Entre los presentes se encontraban los padres del periodista detenido, Roman Protasevich, de 26 años, que vivía en Polonia.
«Pido a todos los países de la UE y Estados Unidos que nos ayuden a liberar a Roman y (su novia) Sofía, así como a todos los demás prisioneros», dijo su madre, Natalia Protasevich.
«Queremos vivir en un país libre, en un país donde todos tienen derecho a expresar sus creencias», agregó su padre, Dmitry.
La multitud gritó «Viva Bielorrusia» y izó la bandera roja y blanca de la oposición, además de carteles con lemas como «Ayuda a Bielorrusia», «Libertad para Bielorrusia» y «Corea del Norte en el centro de Europa».
Protasevich y Sofia Sapega, de 23 años, fueron arrestados el domingo después de que Bielorrusia atacara un avión militar para desviar el avión de Ryanair en el que viajaban.
Los padres de Protasevich dijeron que su hijo parecía haber sido golpeado en un video difundido posteriormente por las autoridades bielorrusas.
El aterrizaje forzoso provocó una protesta mundial. La UE prohibió las aerolíneas bielorrusas, instó a las aerolíneas de la UE a no cruzar el espacio aéreo bielorruso y amenazó con duras sanciones económicas al régimen respaldado por el Kremlin del presidente Alexander Lukashenko.
«Las cosas se ven muy mal ahora. Por eso tenemos que hacer algo, para mostrarles a quienes luchan en casa que no están solos», dijo Natallia Burak, una bielorrusa de 35 años que vive en Varsovia.

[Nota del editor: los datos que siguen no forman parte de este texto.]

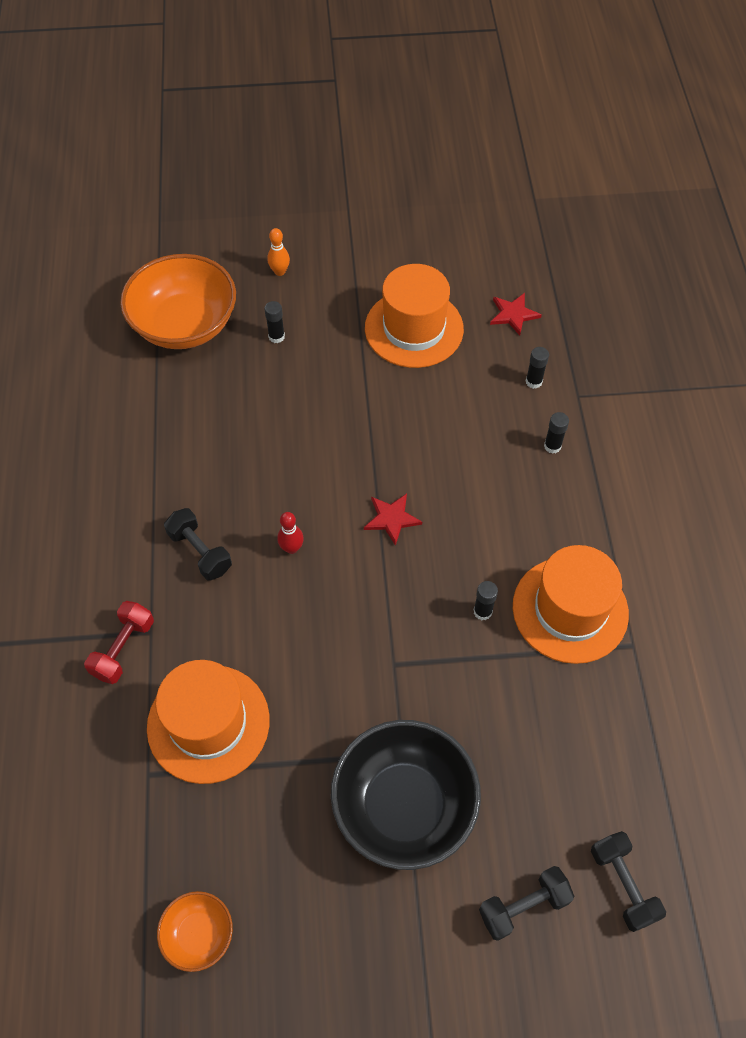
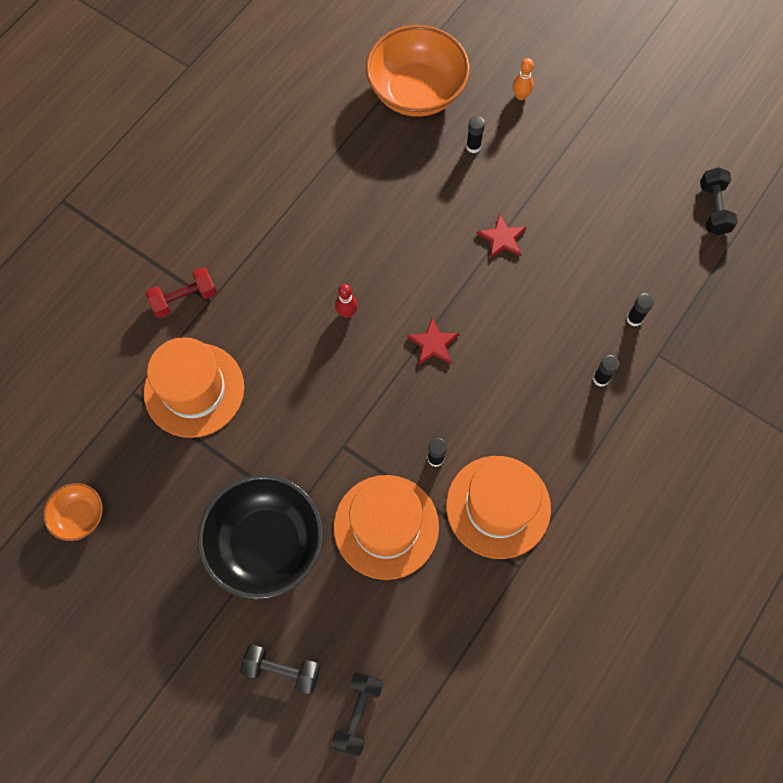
camera: 40 degrees right, 10 degrees up
black dumbbell [164,508,232,581] -> black dumbbell moved to [700,167,738,235]
orange hat [365,264,464,368] -> orange hat moved to [334,475,439,580]
red star [490,293,542,336] -> red star moved to [477,213,527,259]

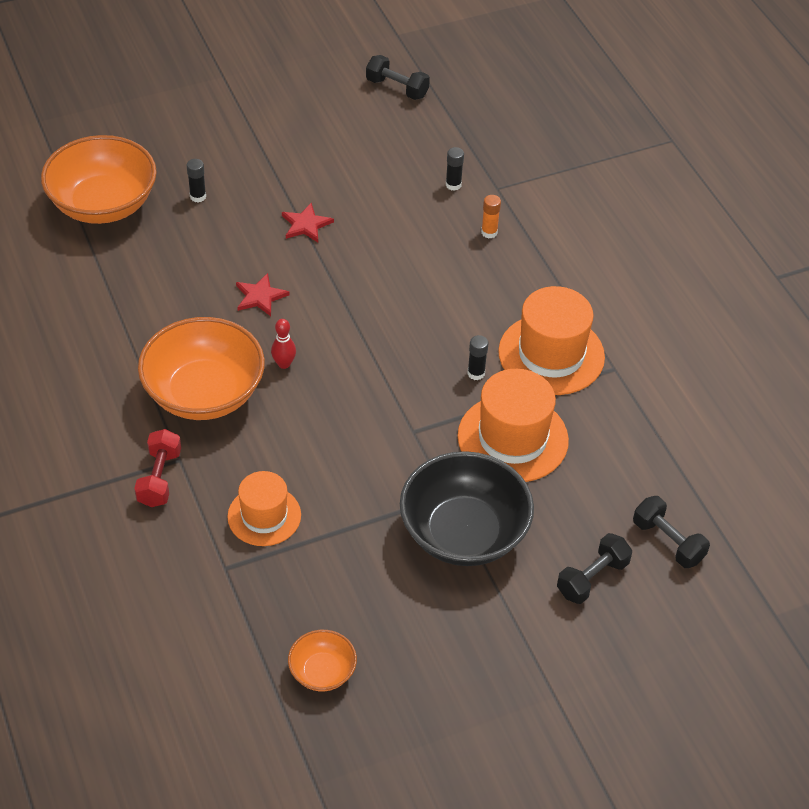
camera: 60 degrees left, 20 degrees down
orange hat [144,337,244,438] -> orange hat [227,471,301,546], size x0.63
red star [407,317,459,365] -> red star moved to [236,273,290,316]
orange bowling pin [513,58,534,100] -> none
black glue stick [593,355,619,387] -> orange glue stick [481,195,501,239]
none -> orange bowl [138,317,265,420]

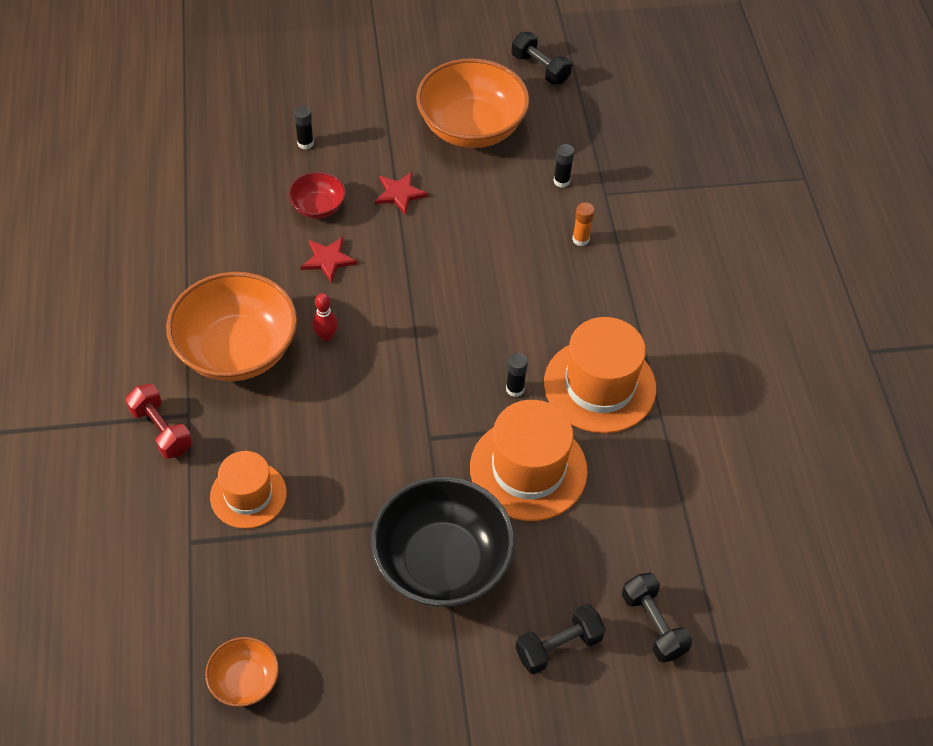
camera: 15 degrees right, 5 degrees up
orange bowl [41,135,157,224] -> orange bowl moved to [416,58,530,148]
red dumbbell [134,429,181,507] -> red dumbbell turned 60 degrees counterclockwise [125,384,192,459]
none -> red bowl [288,172,346,219]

«Tengo muchas esperanzas ahora de que Europa nos ayude, porque es difícil luchar contra un régimen que lo tiene todo, que tiene el poder, mientras que aquí solo estamos armados con banderas», dijo el vendedor a la AFP.
«Como bielorruso, vemos muchas cosas extravagantes y escandalosas. Ya sabes, esa misma semana alguien fue asesinado en prisión», dijo otro participante en el mitin de Varsovia, el ingeniero de software Alexey, de 38 años.
El miércoles, Lukashenko dijo que «ha actuado legalmente para proteger a nuestra gente» de una supuesta amenaza de bomba aérea.
A menudo apodado «el último dictador de Europa», Lukashenko ha mantenido su control de casi tres décadas en el poder, acechando a sus oponentes, arrestando y supuestamente torturando a disidentes y amordazando a los medios independientes.
Él y sus aliados ya están bajo una serie de sanciones occidentales por la represión de las protestas después de su disputada reelección en agosto pasado.
Sus oponentes dicen que las urnas fueron manipuladas y que la novicia política Svetlana Tikhanovskaya, que se postuló en lugar de su esposo encarcelado, fue la verdadera ganadora.
Tikhanovskaya, que vive exiliado en Lituania, tuiteó el sábado que «mi esposo … fue arrestado por el régimen hace exactamente un año».
El líder de la oposición y varios cientos de personas más marcharon a la embajada de Bielorrusia en Lituania el sábado para protestar contra el gobierno de Lukashenko, mientras los autos tocaban las bocinas en apoyo.
«Vamos a ganar. Vamos a volver a casa y traer de vuelta a nuestros seres queridos», dijo Tikhanovskaya a la multitud en la capital, Vilnius.
«Es nuestro deber construir una nueva Bielorrusia».